In view of the foregoing, it is readily apparent that the structure of the present invention provides an improved mast control mechanism which permits the mast to be mounted in close proximity to the forward end of the lift truck and controls the position of the mast relative to the lift truck throughout its full range of lifting heights. This is achieved by mounting the mast to the main frame through a double parallelogram linkage and controlling the movement of the parallelogram linkages so that the arcuate movement of one parallelogram linkage in one direction is offset by the arcuate movement of the other parallelogram linkage in the opposite direction. Furthermore, by providing a triple mast effect with a double mast arrangement, the overall height of the mast is reduced without sacrificing the maximum lift height capability.
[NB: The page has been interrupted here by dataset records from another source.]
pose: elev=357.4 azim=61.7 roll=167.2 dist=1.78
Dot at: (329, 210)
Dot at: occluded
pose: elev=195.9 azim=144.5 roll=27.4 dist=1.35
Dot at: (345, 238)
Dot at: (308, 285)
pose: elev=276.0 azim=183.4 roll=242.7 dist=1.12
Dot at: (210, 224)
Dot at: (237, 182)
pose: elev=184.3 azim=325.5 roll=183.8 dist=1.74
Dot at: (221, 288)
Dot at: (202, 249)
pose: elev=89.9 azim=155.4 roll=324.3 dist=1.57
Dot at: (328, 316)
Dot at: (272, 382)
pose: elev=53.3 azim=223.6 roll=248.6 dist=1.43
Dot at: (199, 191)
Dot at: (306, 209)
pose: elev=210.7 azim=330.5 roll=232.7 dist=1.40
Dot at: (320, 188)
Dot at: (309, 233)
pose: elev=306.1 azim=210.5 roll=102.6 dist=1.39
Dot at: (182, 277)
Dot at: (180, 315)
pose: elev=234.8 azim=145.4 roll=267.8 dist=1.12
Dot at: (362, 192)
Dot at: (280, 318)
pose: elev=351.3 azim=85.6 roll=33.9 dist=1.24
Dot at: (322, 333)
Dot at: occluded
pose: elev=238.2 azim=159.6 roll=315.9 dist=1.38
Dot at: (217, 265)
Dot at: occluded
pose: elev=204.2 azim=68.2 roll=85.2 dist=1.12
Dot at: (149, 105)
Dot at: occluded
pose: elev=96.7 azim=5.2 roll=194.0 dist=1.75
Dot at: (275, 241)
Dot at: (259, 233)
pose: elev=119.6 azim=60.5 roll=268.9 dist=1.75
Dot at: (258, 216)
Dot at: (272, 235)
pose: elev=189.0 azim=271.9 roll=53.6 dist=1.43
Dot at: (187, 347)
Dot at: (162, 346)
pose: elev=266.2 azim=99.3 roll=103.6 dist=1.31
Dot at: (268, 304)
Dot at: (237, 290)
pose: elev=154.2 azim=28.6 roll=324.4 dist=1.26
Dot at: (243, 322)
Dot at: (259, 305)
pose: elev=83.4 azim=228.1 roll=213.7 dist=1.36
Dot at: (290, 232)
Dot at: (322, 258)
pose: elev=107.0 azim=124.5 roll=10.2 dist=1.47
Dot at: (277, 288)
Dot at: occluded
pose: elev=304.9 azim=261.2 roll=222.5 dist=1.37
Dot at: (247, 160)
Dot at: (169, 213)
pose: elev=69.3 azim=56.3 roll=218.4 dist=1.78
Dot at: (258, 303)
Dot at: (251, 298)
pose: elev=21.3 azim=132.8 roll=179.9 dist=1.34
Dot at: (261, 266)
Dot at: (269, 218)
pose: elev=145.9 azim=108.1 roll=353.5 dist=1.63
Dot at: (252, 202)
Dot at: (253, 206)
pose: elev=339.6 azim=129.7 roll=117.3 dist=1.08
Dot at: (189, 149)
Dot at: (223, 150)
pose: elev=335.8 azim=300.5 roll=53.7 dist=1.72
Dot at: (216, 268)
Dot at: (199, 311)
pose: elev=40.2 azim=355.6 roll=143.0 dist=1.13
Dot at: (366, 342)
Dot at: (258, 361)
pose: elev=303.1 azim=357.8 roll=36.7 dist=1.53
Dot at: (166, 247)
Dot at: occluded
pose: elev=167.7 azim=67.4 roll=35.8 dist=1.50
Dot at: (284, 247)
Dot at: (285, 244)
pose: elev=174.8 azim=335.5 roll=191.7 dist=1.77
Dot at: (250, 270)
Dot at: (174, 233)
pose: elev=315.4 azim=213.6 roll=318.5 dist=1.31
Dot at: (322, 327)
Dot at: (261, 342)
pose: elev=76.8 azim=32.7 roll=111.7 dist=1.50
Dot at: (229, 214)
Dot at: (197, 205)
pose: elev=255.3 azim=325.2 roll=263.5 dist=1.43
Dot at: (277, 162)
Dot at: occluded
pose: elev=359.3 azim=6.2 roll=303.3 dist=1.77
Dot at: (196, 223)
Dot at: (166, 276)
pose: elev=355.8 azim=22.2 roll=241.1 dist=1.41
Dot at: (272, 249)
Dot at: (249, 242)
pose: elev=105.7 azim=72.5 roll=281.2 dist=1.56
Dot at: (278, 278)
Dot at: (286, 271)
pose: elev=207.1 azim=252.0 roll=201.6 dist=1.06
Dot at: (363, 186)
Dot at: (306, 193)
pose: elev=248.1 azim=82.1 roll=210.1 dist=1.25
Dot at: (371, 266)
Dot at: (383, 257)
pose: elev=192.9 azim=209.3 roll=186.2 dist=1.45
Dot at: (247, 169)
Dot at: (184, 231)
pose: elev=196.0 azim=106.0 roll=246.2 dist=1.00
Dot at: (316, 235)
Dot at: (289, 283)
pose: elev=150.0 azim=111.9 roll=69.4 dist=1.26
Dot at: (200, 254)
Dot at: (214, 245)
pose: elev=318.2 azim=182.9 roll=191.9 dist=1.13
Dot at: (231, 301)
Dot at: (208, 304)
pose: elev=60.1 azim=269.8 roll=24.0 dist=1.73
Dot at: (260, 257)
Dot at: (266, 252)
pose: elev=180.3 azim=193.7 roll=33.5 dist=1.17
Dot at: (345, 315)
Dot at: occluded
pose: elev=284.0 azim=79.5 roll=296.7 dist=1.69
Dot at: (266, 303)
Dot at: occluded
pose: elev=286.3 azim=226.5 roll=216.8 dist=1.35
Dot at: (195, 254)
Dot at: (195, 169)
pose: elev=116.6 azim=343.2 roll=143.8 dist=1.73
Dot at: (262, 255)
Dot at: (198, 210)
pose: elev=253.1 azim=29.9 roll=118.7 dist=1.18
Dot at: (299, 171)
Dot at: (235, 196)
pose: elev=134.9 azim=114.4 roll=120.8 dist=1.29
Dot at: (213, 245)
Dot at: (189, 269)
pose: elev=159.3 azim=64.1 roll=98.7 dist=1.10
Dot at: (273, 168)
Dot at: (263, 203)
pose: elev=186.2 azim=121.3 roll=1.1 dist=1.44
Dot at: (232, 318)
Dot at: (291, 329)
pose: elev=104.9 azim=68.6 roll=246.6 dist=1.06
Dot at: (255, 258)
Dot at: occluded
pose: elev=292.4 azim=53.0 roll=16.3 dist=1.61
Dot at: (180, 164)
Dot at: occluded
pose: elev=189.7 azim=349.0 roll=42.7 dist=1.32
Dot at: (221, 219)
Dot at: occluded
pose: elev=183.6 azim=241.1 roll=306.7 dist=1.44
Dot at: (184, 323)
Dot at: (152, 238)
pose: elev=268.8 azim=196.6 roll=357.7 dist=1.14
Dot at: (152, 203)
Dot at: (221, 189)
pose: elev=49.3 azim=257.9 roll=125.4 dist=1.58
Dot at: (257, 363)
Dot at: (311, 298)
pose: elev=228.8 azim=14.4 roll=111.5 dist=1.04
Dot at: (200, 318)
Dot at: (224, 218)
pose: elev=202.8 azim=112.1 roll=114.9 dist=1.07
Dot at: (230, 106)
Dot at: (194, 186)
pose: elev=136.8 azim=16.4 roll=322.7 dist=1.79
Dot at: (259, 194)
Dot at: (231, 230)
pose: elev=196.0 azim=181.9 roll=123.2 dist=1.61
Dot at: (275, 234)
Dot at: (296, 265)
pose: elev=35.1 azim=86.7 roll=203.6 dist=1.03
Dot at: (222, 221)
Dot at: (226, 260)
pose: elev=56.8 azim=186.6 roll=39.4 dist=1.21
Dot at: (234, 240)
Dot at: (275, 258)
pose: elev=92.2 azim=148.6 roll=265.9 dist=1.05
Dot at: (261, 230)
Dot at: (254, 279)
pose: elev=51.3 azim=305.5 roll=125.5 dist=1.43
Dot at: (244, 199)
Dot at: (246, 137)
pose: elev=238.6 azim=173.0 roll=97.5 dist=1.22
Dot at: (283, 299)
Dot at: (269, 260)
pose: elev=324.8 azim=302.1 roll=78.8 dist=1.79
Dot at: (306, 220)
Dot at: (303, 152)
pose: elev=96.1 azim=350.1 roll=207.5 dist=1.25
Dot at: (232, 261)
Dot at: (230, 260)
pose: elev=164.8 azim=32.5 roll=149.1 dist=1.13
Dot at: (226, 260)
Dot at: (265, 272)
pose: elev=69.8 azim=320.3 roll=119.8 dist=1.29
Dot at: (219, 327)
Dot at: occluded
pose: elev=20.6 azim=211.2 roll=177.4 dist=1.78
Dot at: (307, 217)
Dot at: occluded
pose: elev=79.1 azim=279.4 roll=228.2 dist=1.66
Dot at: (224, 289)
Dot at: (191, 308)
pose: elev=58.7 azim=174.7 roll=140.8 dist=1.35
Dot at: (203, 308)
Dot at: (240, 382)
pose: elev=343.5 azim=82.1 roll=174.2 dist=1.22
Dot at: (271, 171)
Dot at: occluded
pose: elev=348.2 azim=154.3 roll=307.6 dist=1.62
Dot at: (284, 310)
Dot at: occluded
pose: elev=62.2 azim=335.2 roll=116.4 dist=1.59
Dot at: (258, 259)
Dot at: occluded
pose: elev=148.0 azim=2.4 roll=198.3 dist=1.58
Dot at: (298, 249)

While the invention has been described and shown with particular reference to the preferred embodiment, it will be apparent that variations might be possible that would fall within the scope of the present invention which is not intended to be limited except as defined in the following claims.

Claims

1. A mast control mechanism in combination with a lift truck of the type having a longitudinally extending main frame comprising:

a vertical mast disposed adjacent the forward end of the main frame;

mounting means extending upwardly from the forward end of the main frame;

means for pivotally connecting the mast to the mounting means for pivotally moving the mast between a lowered position and a raised position, said means including

a first pair of longitudinally extending vertically spaced parallel arms having their forward ends pivotally connected to the mounting means,

a second pair of longitudinally extending vertically spaced parallel arms having their rearward ends individually connected to the rearward ends of the first pair of arms and their forward ends pivotally connected to the mast, and

a vertically extending link having its opposite ends pivotally connected to the rearward ends of at least one arm of each pair of the arms;

means for moving the mast between the lowered and raised positions; and

control linkage means pivotally anchored to the main frame and pivotally connected to one arm of the first pair of arms and to the mast so that the control linkage means causes the mast to move in a substantially straight vertical path as it is raised.

2. The mast control mechanism of claim 1 wherein the control linkage means includes first and second links pivotally connected to the main frame and mast respectively, and a lever having its opposite ends individually pivotally connected to the respective ends of the first and second links and an intermediate portion thereof pivotally connected to the lower arm of the first pair of arms.

3. The mast control mechanism of claim 2 wherein all of the arms have the same effective length.

4. The mast control mechanism of claim 3 wherein the mast includes an upwardly extending upright and a load lifting device operatively associated with the upright for upward movement relative thereto, and means for raising the load lifting device relative to the upright automatically simultaneously upon raising the mast.

5. The mast control mechanism of claim 4 wherein said means for raising the load lifting device includes a roller rotatably attached to the upper end of the upright and an elongated flexible member looped over the roller and having one of its ends anchored to the frame and its other end attached to the load lifting device.

6. The mast control mechanism of claim 5 wherein the load lifting device includes another upright operatively associated with said upright for guided vertical movement relative thereto and a fork carriage operatively associated with the other upright for guided vertical movement relative thereto, said other end of said flexible member being attached to the other upright.

7. The mast control mechanism of claim 6 including another roller rotatably attached to the upper end of the other upright, and another elongated flexible member looped over the other roller and having one of its ends anchored to theupright and its other end attached to the fork carriage.